I have returned to my grubby hand priming roots with these figures. It’s far too cold to apply spray primer, and my cottage is far too cramped for the resulting fumes, and by the time I’ve got a box and taped figures to a stick and gone back over to catch all the bits I missed there has been no time saved at all. So it’s a layer of grey gesso to start and then on with the glazes and layers to proceed.
These are test models, so nowhere near finished yet – just basecoated so I can play around with colour placements and stages, see what does best where and in what order. I liked the cold tone on the Dryads but they’re very dark and boring. They needed… texture.
This is after a drybrush of Nurgling Green, a heavy going over with Nighthaunt Gloom, and another drybrush of Nurgling Green, working back from the claws and faces. They might need a coat of actual paint on those fingers to add some pop.
I’m leaving the Maven well alone for the time being, until I work out how to keep the Dryads lively, but I had to test out the Nighthaunt Gloom by itself on her scythe. Couldn’t resist.
The Archers are looking better. Still feeling out the right order to paint all the bits in, but the drab grey cloaks with paler greys and greens underneath are working for me.
The next issue: bases, faces and blades! The bows were far too plain so I went back and redid those in the pale green. Much more better. Part of me wants to push things further, into a colour range with some whites in. Something a bit like Joe Sturge’s army from White Dwarf 321. Not a period of Dwarf history I normally venture into, falling as it does months after the Bigger Giant fiasco and the emergence of Owen “magazine for people who don’t read” Rees’ web-crazed half-text noodlings as editor, but not without its gems.

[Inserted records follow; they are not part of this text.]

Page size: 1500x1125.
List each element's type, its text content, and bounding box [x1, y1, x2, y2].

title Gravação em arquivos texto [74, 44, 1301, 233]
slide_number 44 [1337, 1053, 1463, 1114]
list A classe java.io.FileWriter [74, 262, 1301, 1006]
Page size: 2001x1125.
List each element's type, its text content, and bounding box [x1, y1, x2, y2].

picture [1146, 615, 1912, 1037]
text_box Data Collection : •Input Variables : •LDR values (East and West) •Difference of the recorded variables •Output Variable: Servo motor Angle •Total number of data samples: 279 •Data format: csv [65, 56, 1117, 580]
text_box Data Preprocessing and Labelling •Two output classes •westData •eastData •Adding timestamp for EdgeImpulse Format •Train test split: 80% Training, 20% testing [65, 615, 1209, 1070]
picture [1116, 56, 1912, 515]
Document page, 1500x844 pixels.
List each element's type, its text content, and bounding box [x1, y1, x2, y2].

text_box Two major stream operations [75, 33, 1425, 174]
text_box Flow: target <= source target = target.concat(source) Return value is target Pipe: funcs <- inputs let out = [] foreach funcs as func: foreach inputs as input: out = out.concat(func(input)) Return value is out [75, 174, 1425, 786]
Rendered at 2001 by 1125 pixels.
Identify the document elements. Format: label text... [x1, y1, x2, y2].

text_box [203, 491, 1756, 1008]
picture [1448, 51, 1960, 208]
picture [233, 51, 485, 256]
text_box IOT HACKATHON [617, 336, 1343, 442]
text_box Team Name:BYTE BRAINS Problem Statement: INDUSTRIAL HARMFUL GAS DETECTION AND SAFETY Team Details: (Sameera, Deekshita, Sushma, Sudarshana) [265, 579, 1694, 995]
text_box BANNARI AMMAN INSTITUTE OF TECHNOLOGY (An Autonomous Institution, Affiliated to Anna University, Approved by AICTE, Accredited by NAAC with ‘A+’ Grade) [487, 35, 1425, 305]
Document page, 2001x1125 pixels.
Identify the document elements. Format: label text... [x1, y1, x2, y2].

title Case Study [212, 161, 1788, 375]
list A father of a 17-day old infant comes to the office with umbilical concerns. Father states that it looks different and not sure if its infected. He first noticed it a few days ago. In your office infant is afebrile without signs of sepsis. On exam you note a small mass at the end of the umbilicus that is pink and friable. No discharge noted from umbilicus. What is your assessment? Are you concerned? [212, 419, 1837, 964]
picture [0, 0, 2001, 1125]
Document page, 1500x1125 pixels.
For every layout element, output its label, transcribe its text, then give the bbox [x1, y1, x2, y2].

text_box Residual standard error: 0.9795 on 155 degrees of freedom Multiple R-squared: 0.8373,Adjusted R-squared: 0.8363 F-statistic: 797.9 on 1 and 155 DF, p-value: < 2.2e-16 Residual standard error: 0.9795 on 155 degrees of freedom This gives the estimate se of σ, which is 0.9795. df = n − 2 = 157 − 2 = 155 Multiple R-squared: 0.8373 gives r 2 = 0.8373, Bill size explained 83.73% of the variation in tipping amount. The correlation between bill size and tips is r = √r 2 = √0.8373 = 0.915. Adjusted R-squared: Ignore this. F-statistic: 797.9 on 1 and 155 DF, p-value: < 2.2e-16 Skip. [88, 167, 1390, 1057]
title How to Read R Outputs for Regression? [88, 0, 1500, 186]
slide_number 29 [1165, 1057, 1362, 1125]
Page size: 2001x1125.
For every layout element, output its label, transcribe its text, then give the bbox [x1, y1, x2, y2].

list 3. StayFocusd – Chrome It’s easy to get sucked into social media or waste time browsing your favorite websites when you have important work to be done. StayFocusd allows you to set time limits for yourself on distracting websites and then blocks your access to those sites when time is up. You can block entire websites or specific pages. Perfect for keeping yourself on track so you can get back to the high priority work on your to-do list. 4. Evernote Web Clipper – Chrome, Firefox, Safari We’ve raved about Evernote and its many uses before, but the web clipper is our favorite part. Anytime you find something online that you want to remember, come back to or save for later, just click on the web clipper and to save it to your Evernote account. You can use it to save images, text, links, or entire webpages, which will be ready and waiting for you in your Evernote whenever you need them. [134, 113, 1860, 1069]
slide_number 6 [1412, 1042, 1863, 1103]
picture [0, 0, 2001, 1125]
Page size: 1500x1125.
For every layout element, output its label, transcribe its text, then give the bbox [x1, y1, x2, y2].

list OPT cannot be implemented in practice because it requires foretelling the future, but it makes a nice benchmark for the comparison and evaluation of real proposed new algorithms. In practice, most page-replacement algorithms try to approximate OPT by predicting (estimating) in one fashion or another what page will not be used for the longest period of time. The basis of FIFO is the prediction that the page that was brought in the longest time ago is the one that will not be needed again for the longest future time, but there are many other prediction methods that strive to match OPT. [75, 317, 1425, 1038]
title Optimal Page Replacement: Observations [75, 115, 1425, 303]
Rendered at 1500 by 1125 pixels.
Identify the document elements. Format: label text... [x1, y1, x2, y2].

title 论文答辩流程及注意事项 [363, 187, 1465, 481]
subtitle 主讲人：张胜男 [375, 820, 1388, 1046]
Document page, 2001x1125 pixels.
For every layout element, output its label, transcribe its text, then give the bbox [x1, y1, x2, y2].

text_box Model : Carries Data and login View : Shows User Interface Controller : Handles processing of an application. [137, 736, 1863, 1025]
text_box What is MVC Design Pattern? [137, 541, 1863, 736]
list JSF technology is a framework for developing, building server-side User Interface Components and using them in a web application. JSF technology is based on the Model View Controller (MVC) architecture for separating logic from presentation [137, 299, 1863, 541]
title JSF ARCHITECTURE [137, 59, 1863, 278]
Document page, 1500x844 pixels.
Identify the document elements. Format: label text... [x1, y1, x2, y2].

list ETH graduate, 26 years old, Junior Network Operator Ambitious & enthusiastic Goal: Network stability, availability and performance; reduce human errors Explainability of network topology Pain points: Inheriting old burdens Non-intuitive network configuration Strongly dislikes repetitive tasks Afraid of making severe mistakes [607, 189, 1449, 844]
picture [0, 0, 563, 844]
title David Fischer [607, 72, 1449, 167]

The subsequent models are probably going to go on regimental bases – the old four-in-a-line jobs. I have quite a few of these lying around and for an army that’ll probably change its formation more often than its trousers they should be easier to wrangle than movement trays. I have ten 80x20mm ones, which is plenty, and twelve of the 100x25mm ones, which make me think unwholesome thoughts like “eighth edition” and “Dryad horde.”
I’ve also started work on the next batch, mostly because Ylthari’s Grauniads arrived and I wanted to play around with the newest kit. These are some flimsy, springy models, but they DO all go together without glue as long as you look, think, and take note of where all the pegs are.
I glued Gallanghan’s body into place because I had trouble finding a peg, and I cut off Ylthari’s weird-looking worm sprite – unfortunately, it turned out to be load bearing and her head pinged off too, so that was another dob of poly cement called for. And they needed gluing to their “new” old bases too, natch.
While sixth edition technically callls for 20mm square bases, these models are far too big for that. They do fit nicely enough on 25mm though. I don’t think it makes that much difference. Most of them will be Alter Kindred and unable to join units, or rolling alone by choice as sixth edition is kinder to independent characters on foot than I remembered. It does mean none of them can chill with the Eternal Guard, so I might be in the market for a footslogging Noble if a unit of those becomes appealing.
Their newfangled fully modelled round bases will not go to waste. The various sprites, twiggy bits and other sundry additionals I leave off my models will fill those gaps nicely and bingo bongo, I have spell tokens or encounter markers or something.
That’s as far as I can go for now, with the Dwarf Bronze I wanted to use for arrows out of commission. It’s back on the Oldhammer 40K Orks for me tomorrow. OWAC won’t O-WA-A-AC itself, after all.